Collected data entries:
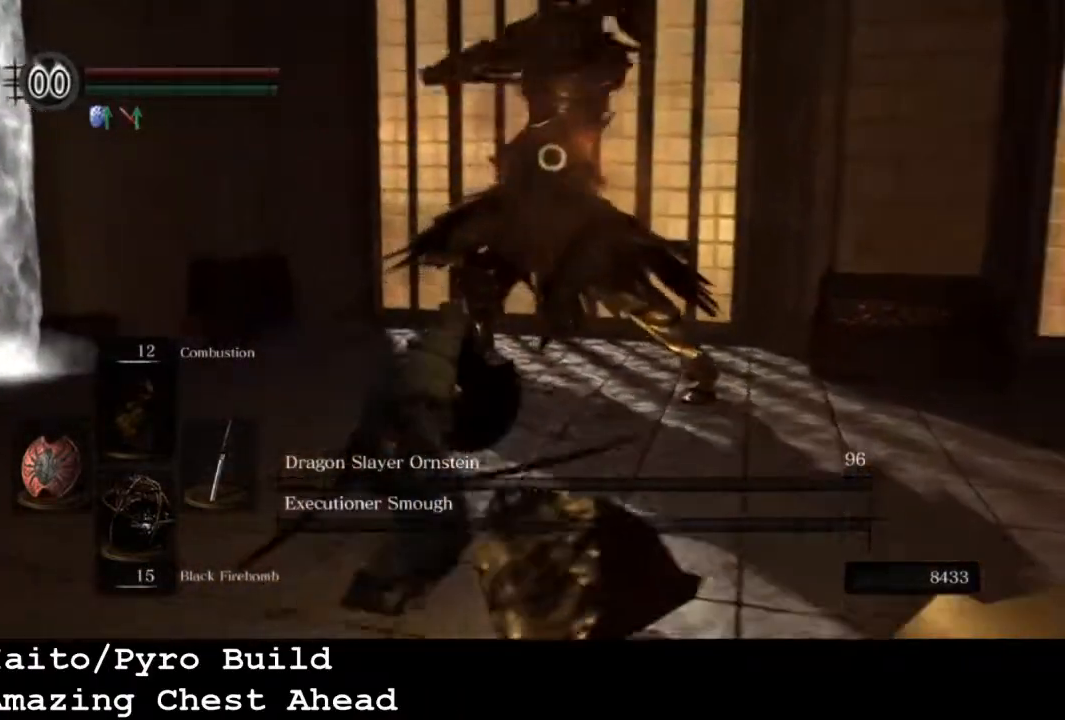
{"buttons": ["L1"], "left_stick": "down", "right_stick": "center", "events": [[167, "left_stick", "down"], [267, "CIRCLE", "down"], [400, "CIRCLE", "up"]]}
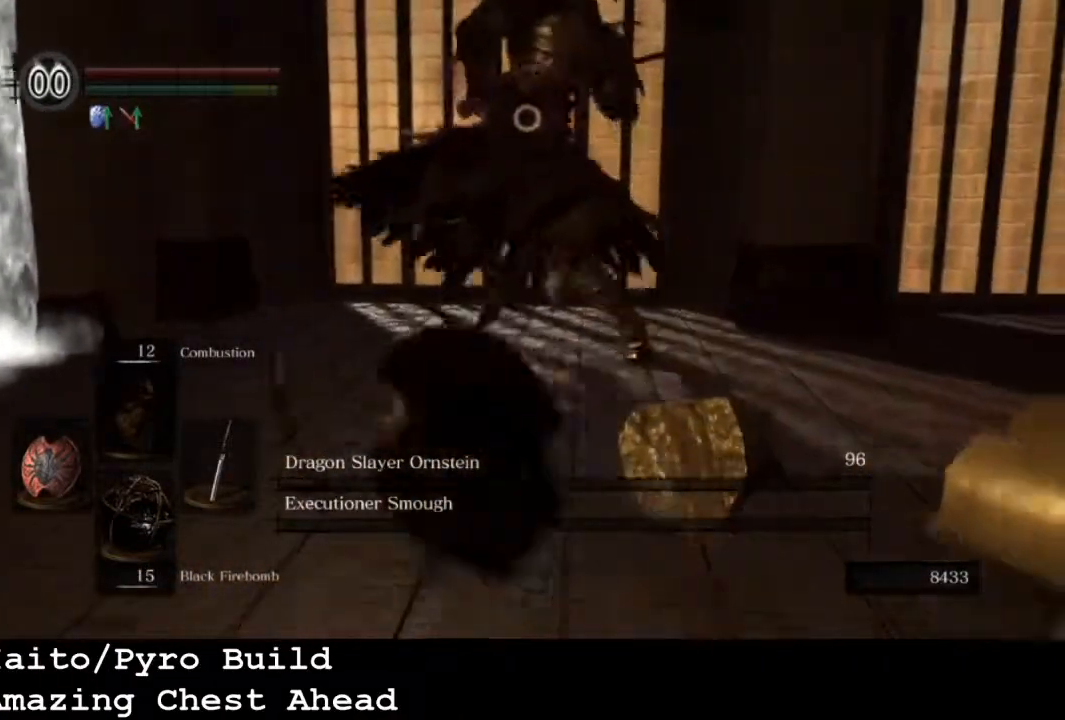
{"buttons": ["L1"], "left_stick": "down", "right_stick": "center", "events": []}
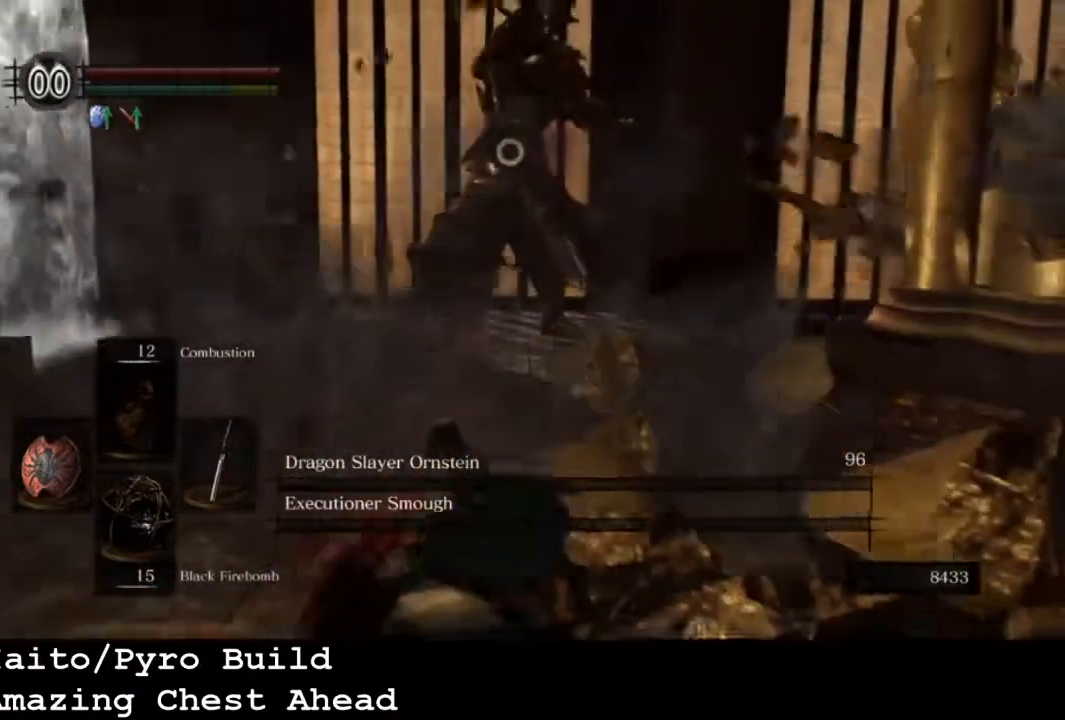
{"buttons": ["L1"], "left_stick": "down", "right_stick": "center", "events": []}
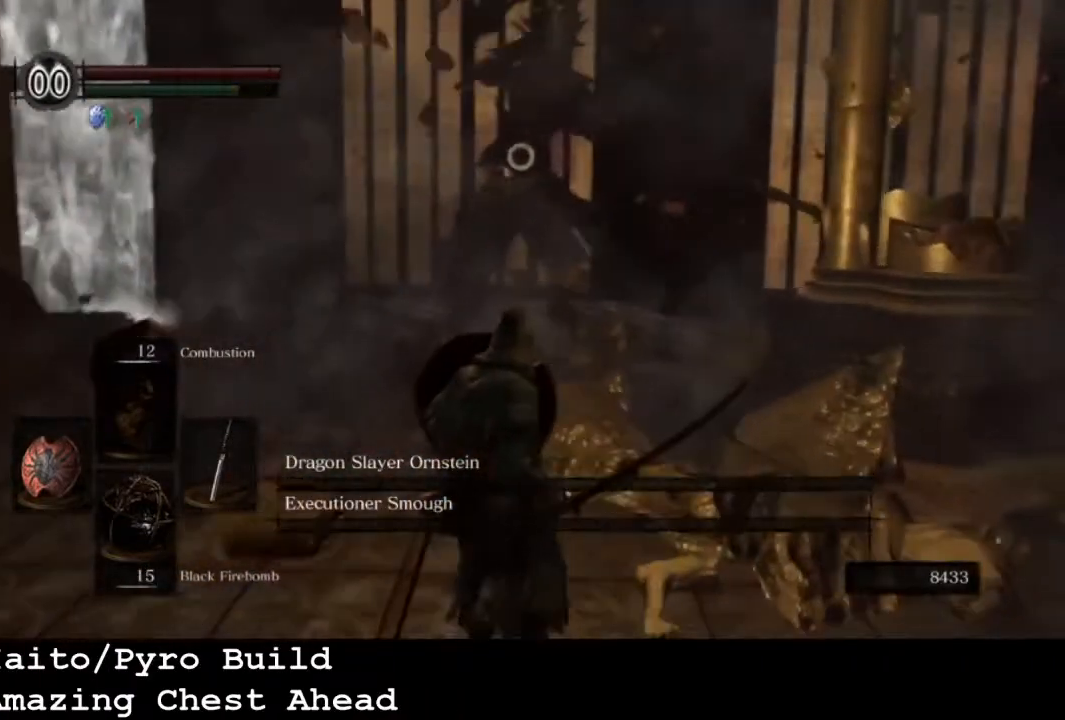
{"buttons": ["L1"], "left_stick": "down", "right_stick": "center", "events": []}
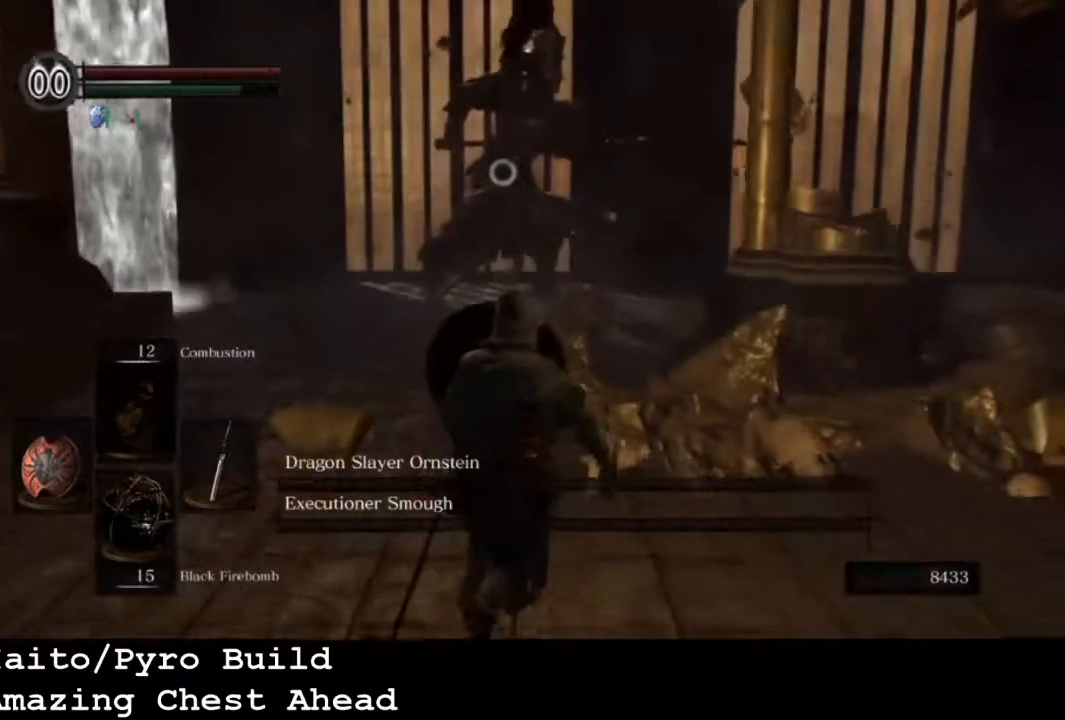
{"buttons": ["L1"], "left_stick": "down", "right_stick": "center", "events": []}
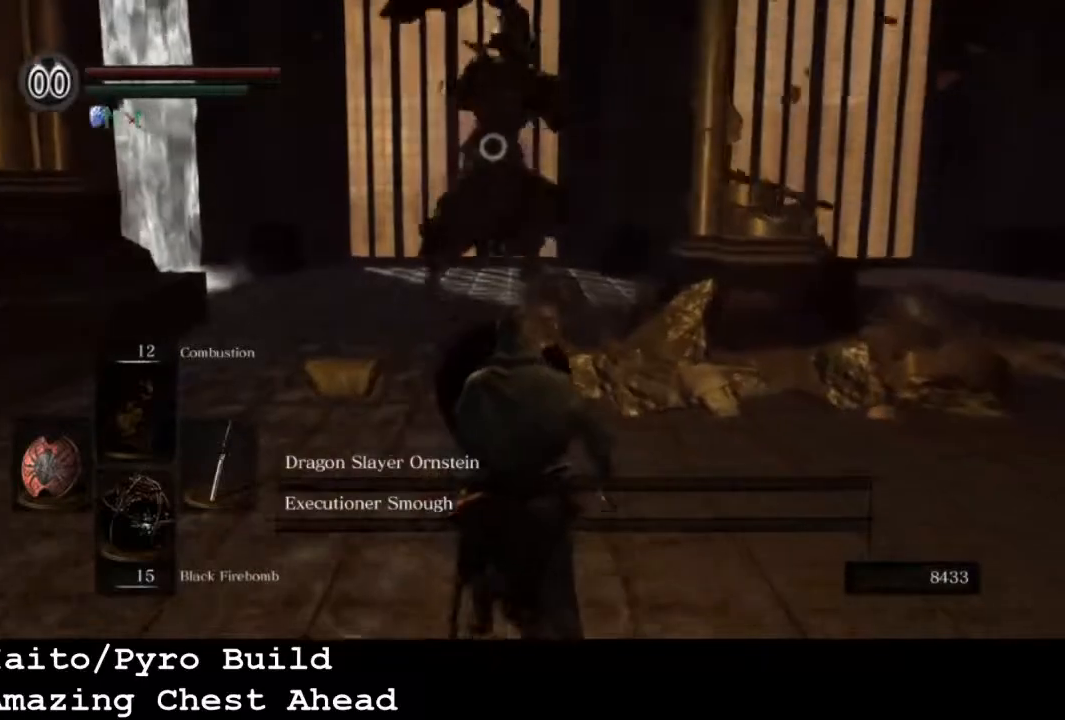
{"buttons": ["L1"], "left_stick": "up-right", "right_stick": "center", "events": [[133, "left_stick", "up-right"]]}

▶ Exercise details
Output the data exactly, pictures omitted.

▶ Expected answer
{"buttons": ["L1"], "left_stick": "down", "right_stick": "center", "events": [[167, "left_stick", "down"], [267, "CIRCLE", "down"], [400, "CIRCLE", "up"]]}
{"buttons": ["L1"], "left_stick": "down", "right_stick": "center", "events": []}
{"buttons": ["L1"], "left_stick": "down", "right_stick": "center", "events": []}
{"buttons": ["L1"], "left_stick": "down", "right_stick": "center", "events": []}
{"buttons": ["L1"], "left_stick": "down", "right_stick": "center", "events": []}
{"buttons": ["L1"], "left_stick": "up-right", "right_stick": "center", "events": [[133, "left_stick", "up-right"]]}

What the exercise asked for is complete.